It is the home of everything that came before, the key to understanding our present.

Here we find the most amazing creatures to ever roam our planet, hundreds of millions

of species so diverse that our imagination cannot do them justice.

Unfortunately the past carefully guards its secrets.

While there are a lot of things about the past we know, there are way more things we

know we don’t know.

And worse, there are probably even more things we don’t even know that we don’t know

about.

Think of the wonder of life: We now recognize about 1.5 million eukaryotic species but there

may be as many as 10 million alive today.

And although we are adding some 15,000 new species to our collective knowledge each year,

the vast majority of life on earth is still undiscovered.

This is just what is around today.

An estimated four billion species emerged on our planet in past eons.

But at least 99% of them died out, way before humans spoke the first words.

The vast majority of all the different species that ever existed are so utterly deleted that

they have become part of the “unknown unknown” part of the past, lost to us forever.

Or are they?

Could we use science and imagination to glimpse a shadow of the unreachable past?

Let us start with what we DO know.

To learn about creatures of the past we need fossils, any sort of remains preserved from

past geological ages – bones or shells, impressions or imprints, things preserved

in amber.

The totality of all fossils on earth is called the fossil record and it is the most important

window on the past we’ll ever have.

For a dead animal to fossilize a number of things must go just right: The right environment,

timing and conditions.

And then the fossil needs to survive for millions or hundreds of millions of years and then

get back to the surface – and then be discovered before natural processes dissolve it.

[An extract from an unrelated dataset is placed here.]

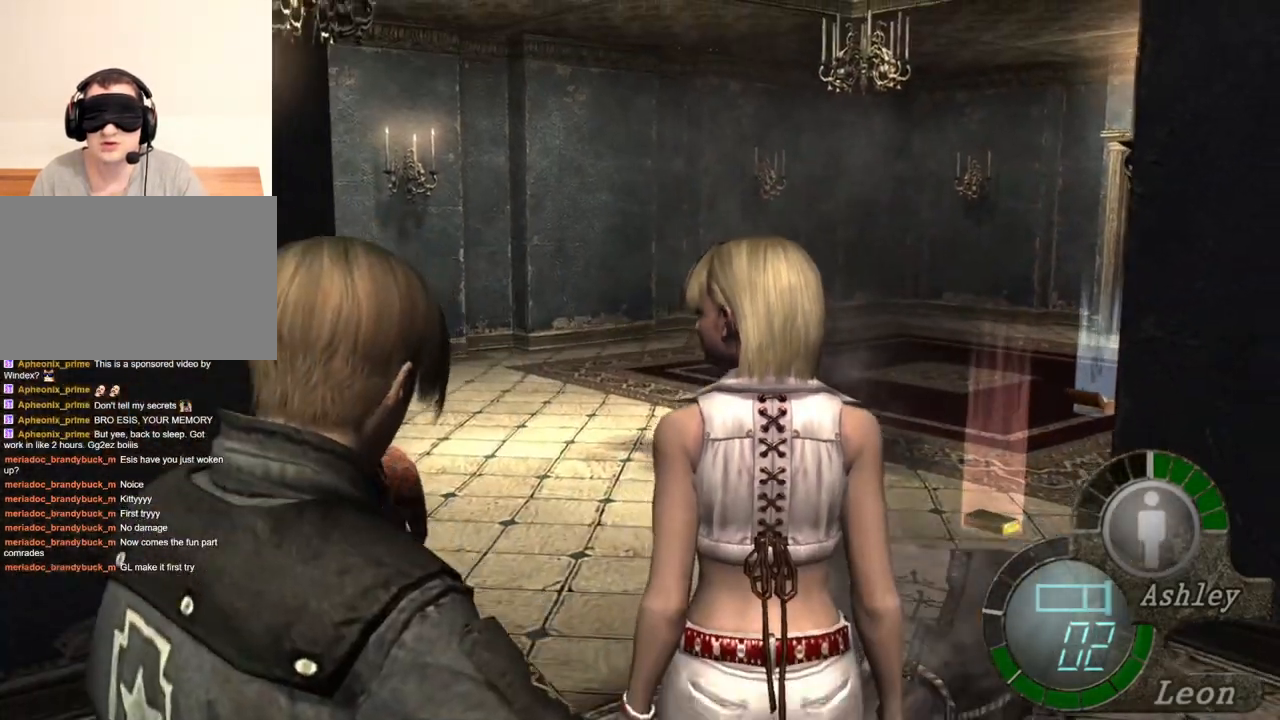
{"keys": [], "mouse": [], "events": [[416, "s", "up"]]}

So it is kind of a miracle that we have what we have and know what we know.

Take the dinosaurs since they were one of the largest and most successful groups of

animals for some 165 million years – and are also a lot of fun to animate.

What were they really like and what are we missing?

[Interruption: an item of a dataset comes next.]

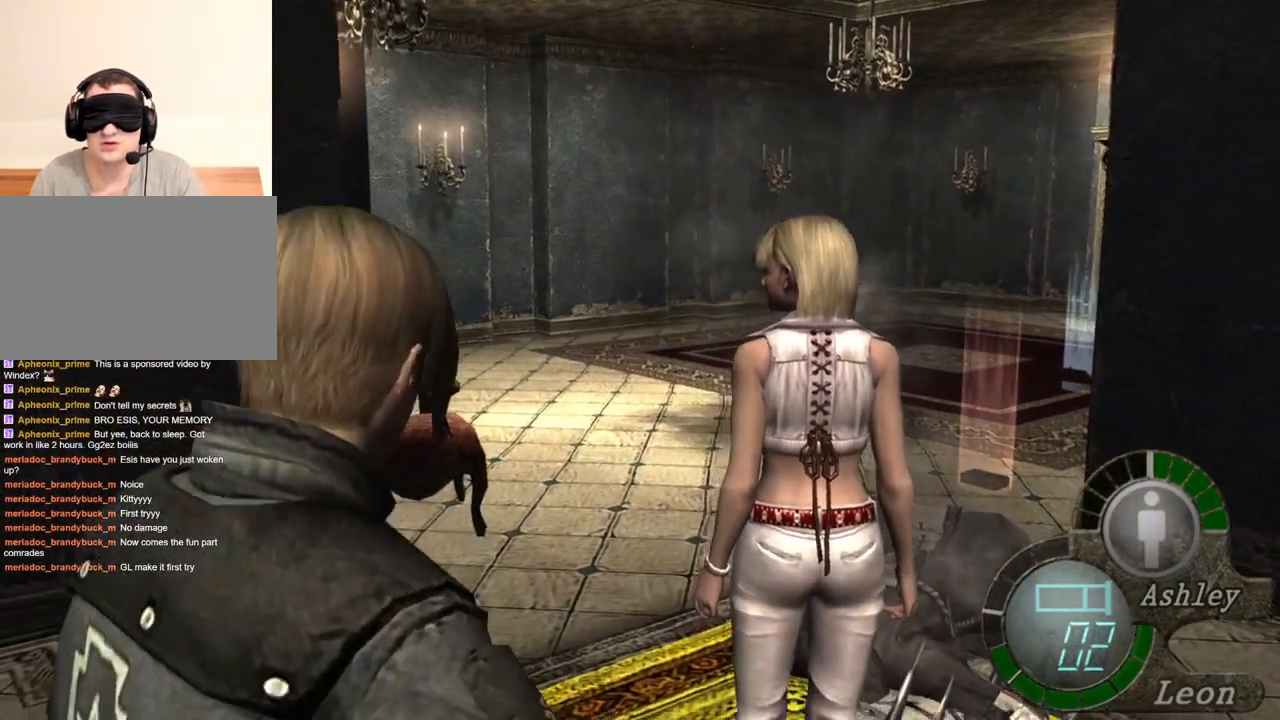
{"keys": [], "mouse": [], "events": [[16, "tab", "down"], [116, "tab", "up"]]}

In the last 200 years we’ve found tens of thousands of fossils from over 1000 dinosaur

species..

Lately we’ve entered a golden era of discovery and about 50 new dinosaur species are discovered

each year, expanding what we know and what we know that we don’t know about them, which

is amazing.

But it also makes us aware of all the things lost to the past forever.

Imagine if we took all the animals that lived in the last 50 million years and randomly

chose 10000 individuals from 1000 species to fossilize.

Think about all the things that would be missed, or that seem too weird to be true.

Like the Giraffe, a yellow animal with brown patterns that looks like a horse and an antelope

had a baby, with a long neck and two tiny hairy horns.

How many “dinosaur giraffes” were there?

Animals so weird and selected for ecological niches so specific that evolution molded their

bodies very absurdly - today they might seem made up to us..

We know a lot of species are lost forever just because of the environment they lived

in.

For example, lush jungles basically prevent fossilization as the chances that an animal

will be buried here is minimal.

Countless scavengers of all sizes break down freshly deceased animals extremely quickly

and the soil is often so acidic that bones are dissolved.

And so fossils of dinosaurs from jungles are practically nonexistent.

Today half of all known species live in the few remaining rainforests that only cover

2% of earth’s landmass.

Millions of years ago when dinosaurs roamed earth, jungles covered much more of the planet.

So besides some insects and other small animals trapped in amber, there should be millions

of species that emerged and vanished, without leaving any trace.

Trapped deep inside the unknown, unknown.

But just in general biology trips us up.

Look at your body.

It’s mainly squishy, gooey, soft stuff.

Which does not preserve well.

What remains the longest are the crystalized parts of your bones and so most dinosaur fossils

are bones or teeth – usually fragments, not entire skeletons.

This means that almost all boneless or shell-less animals are practically wiped from the fossil

record.

If we take a look at the stunning diversity of weird animals like worms, jellyfish and

slugs alive today we can only speculate what we are missing.

Although thankfully many mostly soft and gooey species also left us an incredible diversity

of shells that tell us an amazing amount about our past, so at least we have that.

Still when we think about all the boneless species that may have existed in the last

half billion years even our best attempt at imagining them falls short.

But it’s not like reimagining something based on its bones is straightforward and so the

way we envisage what dinosaurs actually looked like has changed a lot in the last few years.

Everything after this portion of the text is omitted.